(Record set)

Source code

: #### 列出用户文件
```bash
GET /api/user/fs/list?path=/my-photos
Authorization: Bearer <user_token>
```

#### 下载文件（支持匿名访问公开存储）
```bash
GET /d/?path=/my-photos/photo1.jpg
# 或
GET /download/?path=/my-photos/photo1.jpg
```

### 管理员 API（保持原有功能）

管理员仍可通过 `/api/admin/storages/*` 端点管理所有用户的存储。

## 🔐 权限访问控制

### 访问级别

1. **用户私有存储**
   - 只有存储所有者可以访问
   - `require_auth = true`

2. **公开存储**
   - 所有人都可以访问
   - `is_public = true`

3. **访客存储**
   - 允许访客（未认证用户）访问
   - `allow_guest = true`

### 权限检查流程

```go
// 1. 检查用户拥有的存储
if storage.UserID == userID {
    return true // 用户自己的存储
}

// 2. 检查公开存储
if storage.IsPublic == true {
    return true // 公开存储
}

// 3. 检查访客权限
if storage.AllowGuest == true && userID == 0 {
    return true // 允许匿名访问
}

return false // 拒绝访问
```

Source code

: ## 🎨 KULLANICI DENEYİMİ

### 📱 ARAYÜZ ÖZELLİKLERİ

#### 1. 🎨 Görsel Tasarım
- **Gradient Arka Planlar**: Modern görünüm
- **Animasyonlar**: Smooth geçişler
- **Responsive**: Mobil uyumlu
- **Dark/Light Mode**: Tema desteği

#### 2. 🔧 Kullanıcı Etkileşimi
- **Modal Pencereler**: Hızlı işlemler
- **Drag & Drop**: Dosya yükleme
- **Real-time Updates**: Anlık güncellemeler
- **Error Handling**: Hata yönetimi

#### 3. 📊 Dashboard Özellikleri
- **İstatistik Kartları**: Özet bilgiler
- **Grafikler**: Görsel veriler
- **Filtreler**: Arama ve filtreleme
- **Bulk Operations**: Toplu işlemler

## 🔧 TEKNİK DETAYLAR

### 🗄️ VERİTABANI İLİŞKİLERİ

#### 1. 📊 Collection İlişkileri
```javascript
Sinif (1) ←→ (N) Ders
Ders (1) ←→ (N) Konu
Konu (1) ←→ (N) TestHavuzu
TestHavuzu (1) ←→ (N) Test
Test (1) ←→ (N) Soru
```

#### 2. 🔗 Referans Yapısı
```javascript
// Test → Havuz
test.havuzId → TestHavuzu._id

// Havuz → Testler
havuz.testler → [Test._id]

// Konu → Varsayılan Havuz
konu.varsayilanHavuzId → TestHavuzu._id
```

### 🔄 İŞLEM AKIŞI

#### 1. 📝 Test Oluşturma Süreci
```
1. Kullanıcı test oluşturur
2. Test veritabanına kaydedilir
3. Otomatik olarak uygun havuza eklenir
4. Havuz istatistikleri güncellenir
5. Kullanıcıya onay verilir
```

(End Record set)

Task prompt » Reproduce each line of the entries in which the word "true" is found.

Answer to this exercise »
   - `require_auth = true`
   - `is_public = true`
   - `allow_guest = true`
    return true // 用户自己的存储
if storage.IsPublic == true {
    return true // 公开存储
if storage.AllowGuest == true && userID == 0 {
    return true // 允许匿名访问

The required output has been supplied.